#### [Task directions]
Print every line of the records below exactly as it reads.

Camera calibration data
[Start of section]

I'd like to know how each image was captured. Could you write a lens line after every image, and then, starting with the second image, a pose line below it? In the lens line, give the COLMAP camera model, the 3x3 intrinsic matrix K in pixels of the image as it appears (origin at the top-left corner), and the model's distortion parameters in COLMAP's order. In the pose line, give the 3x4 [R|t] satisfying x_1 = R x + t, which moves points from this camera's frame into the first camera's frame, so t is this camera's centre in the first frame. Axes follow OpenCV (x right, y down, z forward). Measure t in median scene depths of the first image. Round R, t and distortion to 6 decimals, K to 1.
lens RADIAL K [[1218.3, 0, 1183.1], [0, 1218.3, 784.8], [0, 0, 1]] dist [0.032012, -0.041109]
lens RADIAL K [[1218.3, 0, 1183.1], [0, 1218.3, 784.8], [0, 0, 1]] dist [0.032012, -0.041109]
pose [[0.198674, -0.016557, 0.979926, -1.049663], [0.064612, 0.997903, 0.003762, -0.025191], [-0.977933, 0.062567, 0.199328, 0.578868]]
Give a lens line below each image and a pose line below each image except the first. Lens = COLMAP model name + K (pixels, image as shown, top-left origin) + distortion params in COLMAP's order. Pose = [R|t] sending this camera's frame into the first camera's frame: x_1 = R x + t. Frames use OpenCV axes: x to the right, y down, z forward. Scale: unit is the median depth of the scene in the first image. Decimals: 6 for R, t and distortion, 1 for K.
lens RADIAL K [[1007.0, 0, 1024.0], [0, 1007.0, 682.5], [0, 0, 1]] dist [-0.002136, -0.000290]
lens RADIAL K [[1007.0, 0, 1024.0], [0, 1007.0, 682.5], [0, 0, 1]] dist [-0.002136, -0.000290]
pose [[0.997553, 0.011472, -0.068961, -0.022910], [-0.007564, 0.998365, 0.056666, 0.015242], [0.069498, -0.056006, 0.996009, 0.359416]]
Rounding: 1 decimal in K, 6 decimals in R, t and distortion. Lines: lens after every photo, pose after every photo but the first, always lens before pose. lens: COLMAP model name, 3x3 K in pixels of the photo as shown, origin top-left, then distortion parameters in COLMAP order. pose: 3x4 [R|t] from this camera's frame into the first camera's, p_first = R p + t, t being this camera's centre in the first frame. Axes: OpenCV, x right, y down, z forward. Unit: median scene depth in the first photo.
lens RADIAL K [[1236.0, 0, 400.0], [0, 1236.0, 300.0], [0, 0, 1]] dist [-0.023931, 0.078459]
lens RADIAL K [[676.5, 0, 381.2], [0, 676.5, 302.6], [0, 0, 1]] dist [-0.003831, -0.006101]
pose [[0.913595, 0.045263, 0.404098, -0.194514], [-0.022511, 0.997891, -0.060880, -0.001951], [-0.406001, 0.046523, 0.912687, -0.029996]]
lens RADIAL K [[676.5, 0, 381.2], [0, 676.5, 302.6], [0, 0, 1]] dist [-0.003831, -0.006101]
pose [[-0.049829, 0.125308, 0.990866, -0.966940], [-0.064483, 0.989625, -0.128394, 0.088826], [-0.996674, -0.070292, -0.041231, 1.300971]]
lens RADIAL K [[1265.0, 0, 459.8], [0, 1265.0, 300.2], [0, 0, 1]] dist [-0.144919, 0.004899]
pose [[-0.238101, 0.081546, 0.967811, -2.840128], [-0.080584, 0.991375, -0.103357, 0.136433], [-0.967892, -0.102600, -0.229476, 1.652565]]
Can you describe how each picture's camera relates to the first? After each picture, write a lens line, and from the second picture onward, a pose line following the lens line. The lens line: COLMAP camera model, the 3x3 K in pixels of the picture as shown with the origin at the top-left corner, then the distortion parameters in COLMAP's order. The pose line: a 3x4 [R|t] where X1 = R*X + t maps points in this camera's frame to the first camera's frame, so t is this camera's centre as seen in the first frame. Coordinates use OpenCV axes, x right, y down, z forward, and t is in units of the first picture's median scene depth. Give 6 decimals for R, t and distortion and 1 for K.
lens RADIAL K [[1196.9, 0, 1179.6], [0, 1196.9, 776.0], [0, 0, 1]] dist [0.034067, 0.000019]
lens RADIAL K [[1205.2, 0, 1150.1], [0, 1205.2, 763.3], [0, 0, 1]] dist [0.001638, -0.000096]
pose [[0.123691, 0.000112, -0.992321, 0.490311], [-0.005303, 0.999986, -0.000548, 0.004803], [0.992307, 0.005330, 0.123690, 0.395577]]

[End of section]

#### [Task response]
I'd like to know how each image was captured. Could you write a lens line after every image, and then, starting with the second image, a pose line below it? In the lens line, give the COLMAP camera model, the 3x3 intrinsic matrix K in pixels of the image as it appears (origin at the top-left corner), and the model's distortion parameters in COLMAP's order. In the pose line, give the 3x4 [R|t] satisfying x_1 = R x + t, which moves points from this camera's frame into the first camera's frame, so t is this camera's centre in the first frame. Axes follow OpenCV (x right, y down, z forward). Measure t in median scene depths of the first image. Round R, t and distortion to 6 decimals, K to 1.
lens RADIAL K [[1218.3, 0, 1183.1], [0, 1218.3, 784.8], [0, 0, 1]] dist [0.032012, -0.041109]
lens RADIAL K [[1218.3, 0, 1183.1], [0, 1218.3, 784.8], [0, 0, 1]] dist [0.032012, -0.041109]
pose [[0.198674, -0.016557, 0.979926, -1.049663], [0.064612, 0.997903, 0.003762, -0.025191], [-0.977933, 0.062567, 0.199328, 0.578868]]
Give a lens line below each image and a pose line below each image except the first. Lens = COLMAP model name + K (pixels, image as shown, top-left origin) + distortion params in COLMAP's order. Pose = [R|t] sending this camera's frame into the first camera's frame: x_1 = R x + t. Frames use OpenCV axes: x to the right, y down, z forward. Scale: unit is the median depth of the scene in the first image. Decimals: 6 for R, t and distortion, 1 for K.
lens RADIAL K [[1007.0, 0, 1024.0], [0, 1007.0, 682.5], [0, 0, 1]] dist [-0.002136, -0.000290]
lens RADIAL K [[1007.0, 0, 1024.0], [0, 1007.0, 682.5], [0, 0, 1]] dist [-0.002136, -0.000290]
pose [[0.997553, 0.011472, -0.068961, -0.022910], [-0.007564, 0.998365, 0.056666, 0.015242], [0.069498, -0.056006, 0.996009, 0.359416]]
Rounding: 1 decimal in K, 6 decimals in R, t and distortion. Lines: lens after every photo, pose after every photo but the first, always lens before pose. lens: COLMAP model name, 3x3 K in pixels of the photo as shown, origin top-left, then distortion parameters in COLMAP order. pose: 3x4 [R|t] from this camera's frame into the first camera's, p_first = R p + t, t being this camera's centre in the first frame. Axes: OpenCV, x right, y down, z forward. Unit: median scene depth in the first photo.
lens RADIAL K [[1236.0, 0, 400.0], [0, 1236.0, 300.0], [0, 0, 1]] dist [-0.023931, 0.078459]
lens RADIAL K [[676.5, 0, 381.2], [0, 676.5, 302.6], [0, 0, 1]] dist [-0.003831, -0.006101]
pose [[0.913595, 0.045263, 0.404098, -0.194514], [-0.022511, 0.997891, -0.060880, -0.001951], [-0.406001, 0.046523, 0.912687, -0.029996]]
lens RADIAL K [[676.5, 0, 381.2], [0, 676.5, 302.6], [0, 0, 1]] dist [-0.003831, -0.006101]
pose [[-0.049829, 0.125308, 0.990866, -0.966940], [-0.064483, 0.989625, -0.128394, 0.088826], [-0.996674, -0.070292, -0.041231, 1.300971]]
lens RADIAL K [[1265.0, 0, 459.8], [0, 1265.0, 300.2], [0, 0, 1]] dist [-0.144919, 0.004899]
pose [[-0.238101, 0.081546, 0.967811, -2.840128], [-0.080584, 0.991375, -0.103357, 0.136433], [-0.967892, -0.102600, -0.229476, 1.652565]]
Can you describe how each picture's camera relates to the first? After each picture, write a lens line, and from the second picture onward, a pose line following the lens line. The lens line: COLMAP camera model, the 3x3 K in pixels of the picture as shown with the origin at the top-left corner, then the distortion parameters in COLMAP's order. The pose line: a 3x4 [R|t] where X1 = R*X + t maps points in this camera's frame to the first camera's frame, so t is this camera's centre as seen in the first frame. Coordinates use OpenCV axes, x right, y down, z forward, and t is in units of the first picture's median scene depth. Give 6 decimals for R, t and distortion and 1 for K.
lens RADIAL K [[1196.9, 0, 1179.6], [0, 1196.9, 776.0], [0, 0, 1]] dist [0.034067, 0.000019]
lens RADIAL K [[1205.2, 0, 1150.1], [0, 1205.2, 763.3], [0, 0, 1]] dist [0.001638, -0.000096]
pose [[0.123691, 0.000112, -0.992321, 0.490311], [-0.005303, 0.999986, -0.000548, 0.004803], [0.992307, 0.005330, 0.123690, 0.395577]]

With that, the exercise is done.